Alto Adige: introdotte nuove disposizioni e incentivi per il pascolamento in alpeggio

Vacche al pascolo
foto Camera di Commercio di Bolzano℗

Gli allevatori altoatesini di bovini e cavalli che condurranno i propri animali al pascolo per almeno sessanta giorni, anche non consecutivi, entro la fine del prossimo settembre potranno richiedere un aiuto finanziario. A comunicarlo, lunedì scorso 23 marzo, è stata la Provincia Autonoma di Bolzano, attraverso il proprio Ufficio Stampa (Usp).

L’importo del contributo verrà calcolato in unità di bestiame adulto, i cui coefficienti sono stabiliti nel documento di attuazione per lo sviluppo rurale del Piano strategico della Pac (Politica Agricola Comune dell’Unione Europea). Il premio ammonta a 200 euro per ciascuna unità di bestiame adulto al pascolo in alpeggio. L’obiettivo di questi incentivi è quello di promuovere l’allevamento in quota, “garantendo”, spiega la nota stampa, “standard più elevati per il benessere degli animali”.

A beneficiare del contributo saranno le aziende agricole registrate nella Bdn (Banca Dati Nazionale dell’anagrafe zootecnica). Il premio verrà concesso unicamente ai richiedenti che porteranno in alpeggio almeno un’unità di bestiame adulto.

«Con l’adeguamento dei criteri di finanziamento», ha spiegato l’assessore all’agricoltura Luis Walcher, «facilitiamo ai nostri agricoltori l’accesso agli incentivi e, allo stesso tempo, rafforziamo il benessere degli animali nei nostri pascoli alpini. Chi porta i propri animali al pascolo non solo fa del bene alla loro salute, ma contribuisce anche alla conservazione della nostra tradizionale economia alpina».

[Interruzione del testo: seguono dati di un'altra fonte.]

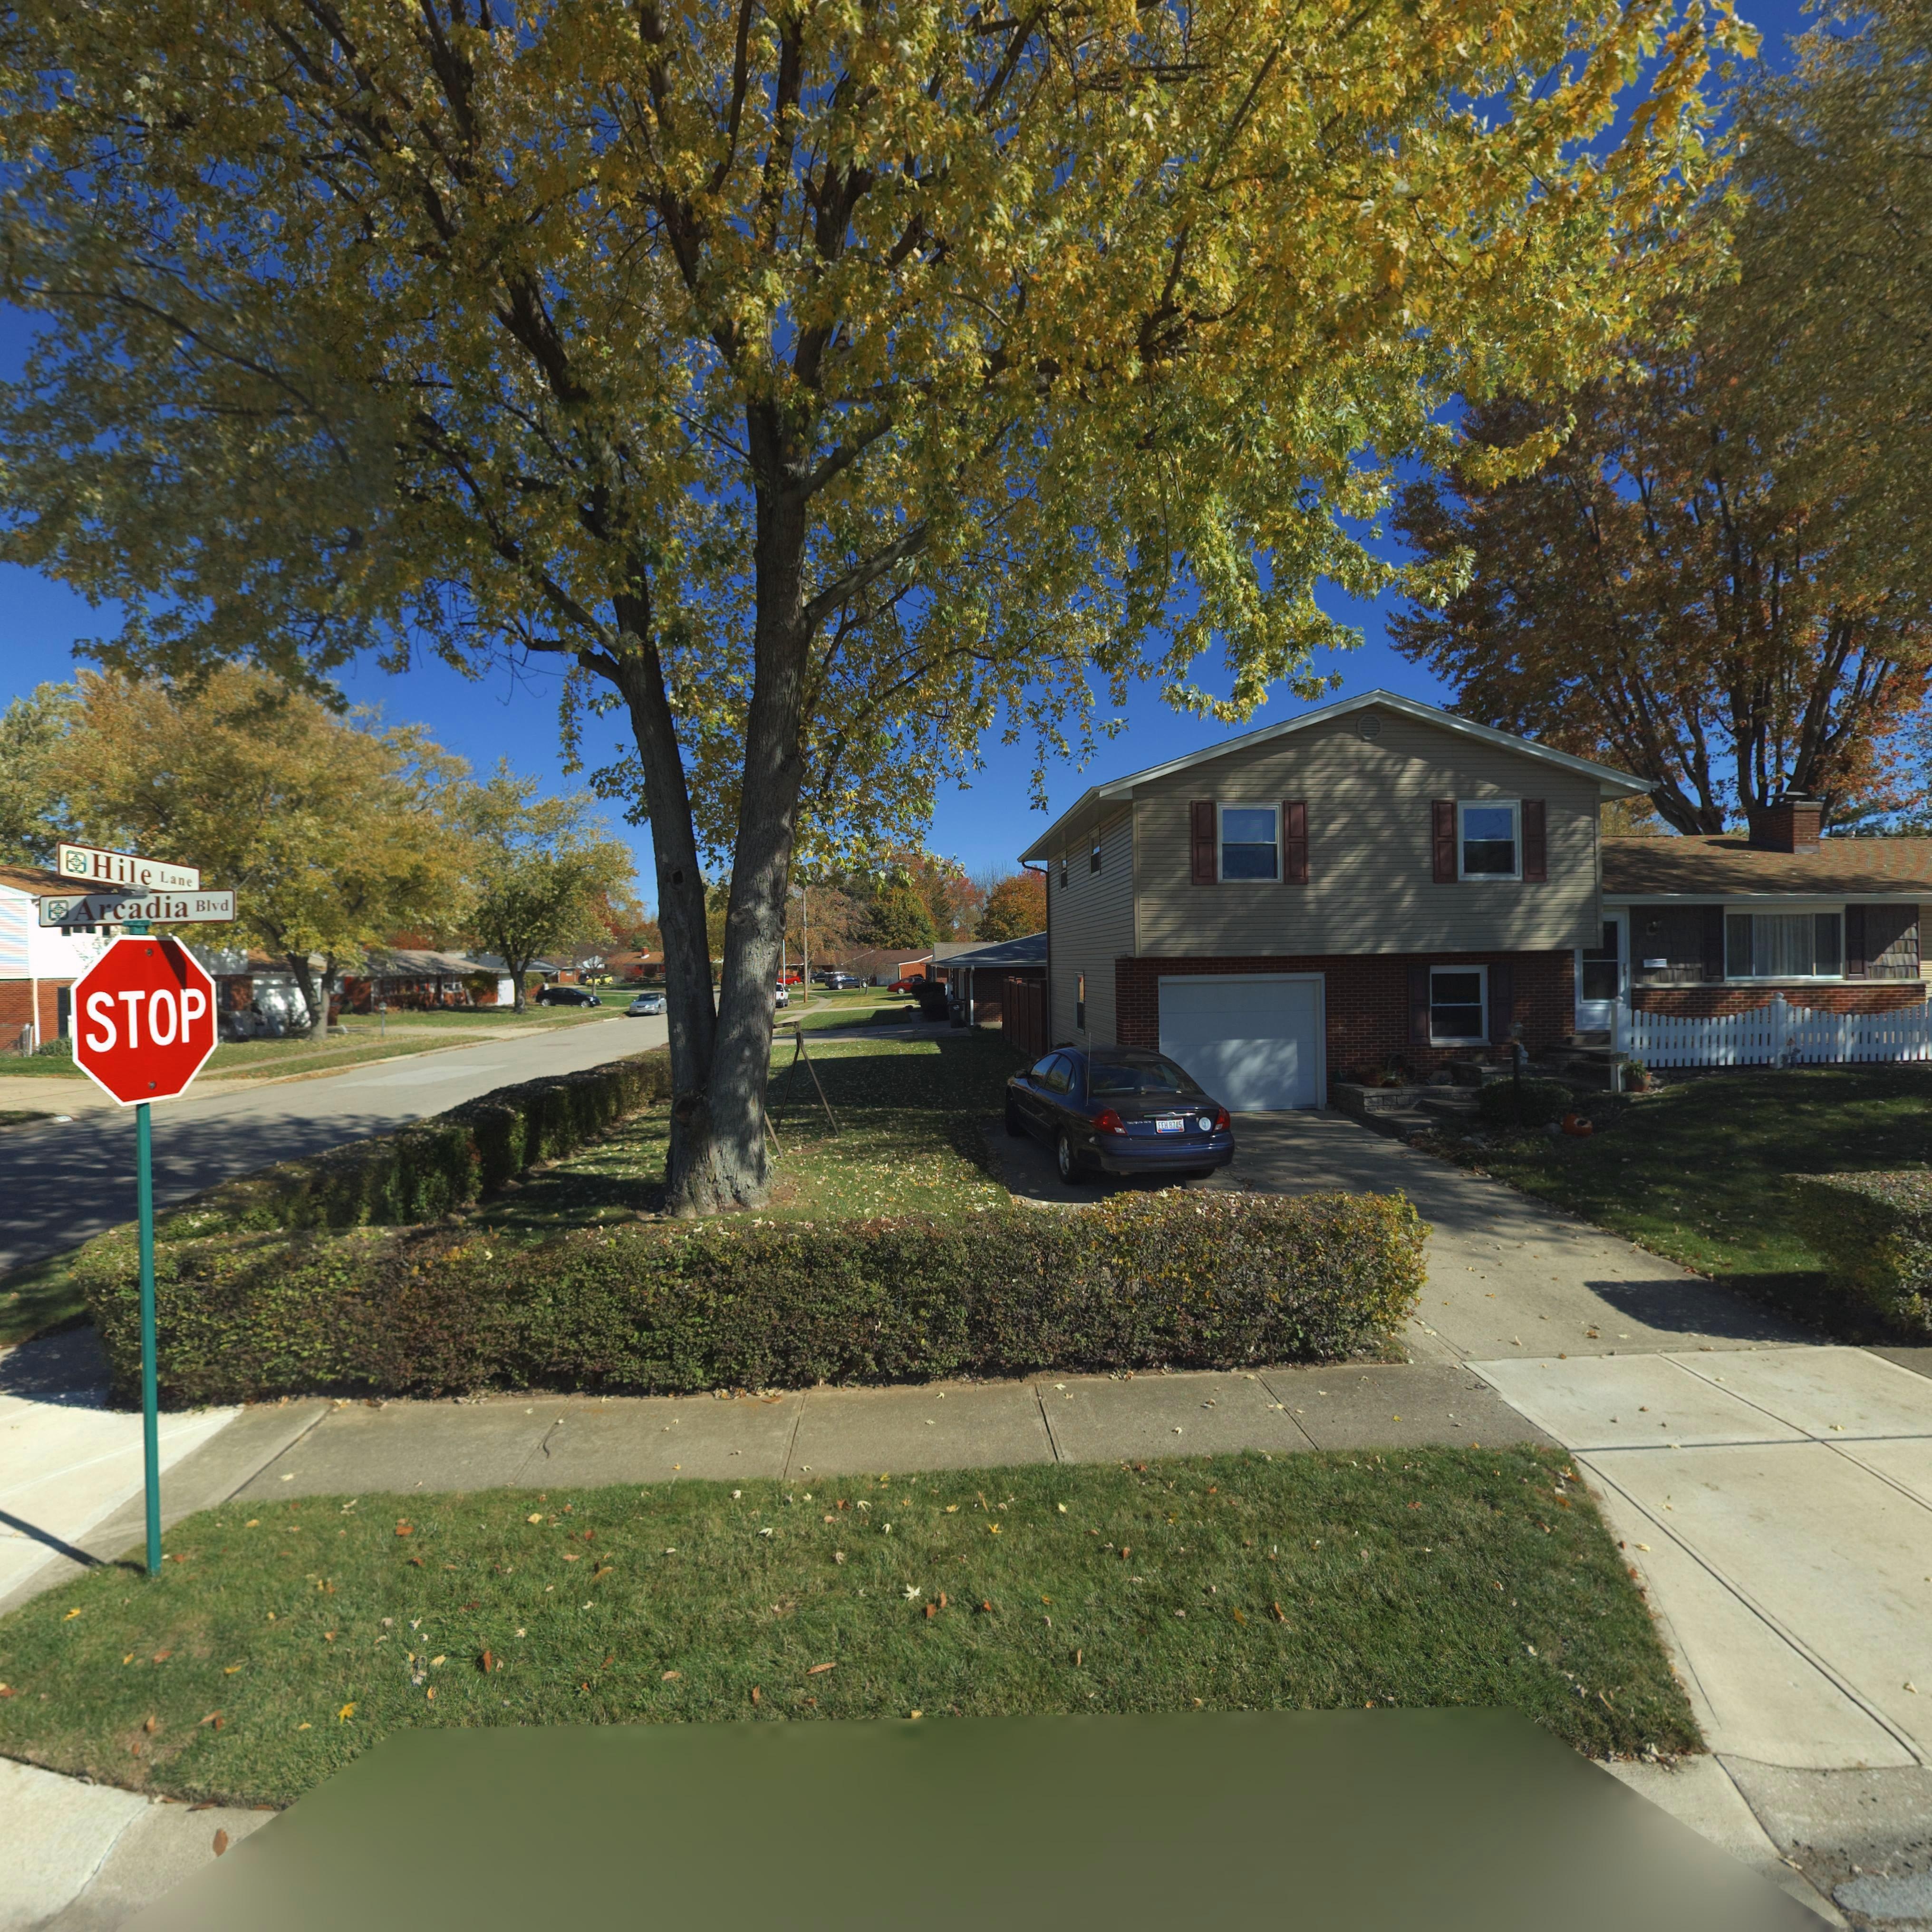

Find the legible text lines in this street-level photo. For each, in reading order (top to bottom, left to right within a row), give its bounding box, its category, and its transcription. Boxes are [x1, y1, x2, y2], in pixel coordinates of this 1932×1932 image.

[1612, 1053, 1627, 1062] StreetNumber: 716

“Nella seduta del 20 marzo”, spiega l’Usp nella sua nota, “la Giunta provinciale ha approvato due modifiche alle linee guida: finora era obbligatorio richiedere il premio prima dell’inizio del periodo di alpeggio. Ora, a seguito del passaggio dal Sistema provinciale di registrazione degli animali al portale nazionale del Ministero della Salute VetInfo (Bnd), la domanda di contributo può essere presentata anche dopo l’ascesa in alpeggio degli animali, ovvero dopo l’inizio del pascolo segnalato nella Bnd”.

Ai fini del calcolo della durata minima di transumanza e del premio di alpeggio, tuttavia, verranno conteggiati solo i giorni di pascolo in alpeggio a partire dalla data di registrazione della domanda di contributo. La misura riguarderà tanto il caricamento di malghe situate in territorio italiano quanto di malghe situate al di fuori di esso.

Per richiedere il premio è possibile presentare domanda tra il 1° aprile e il 30 luglio tramite il portale my.civis.bz.it nella sezione “Servizi”, dove nella barra di ricerca andrà inserita la dicitura “benessere animali”.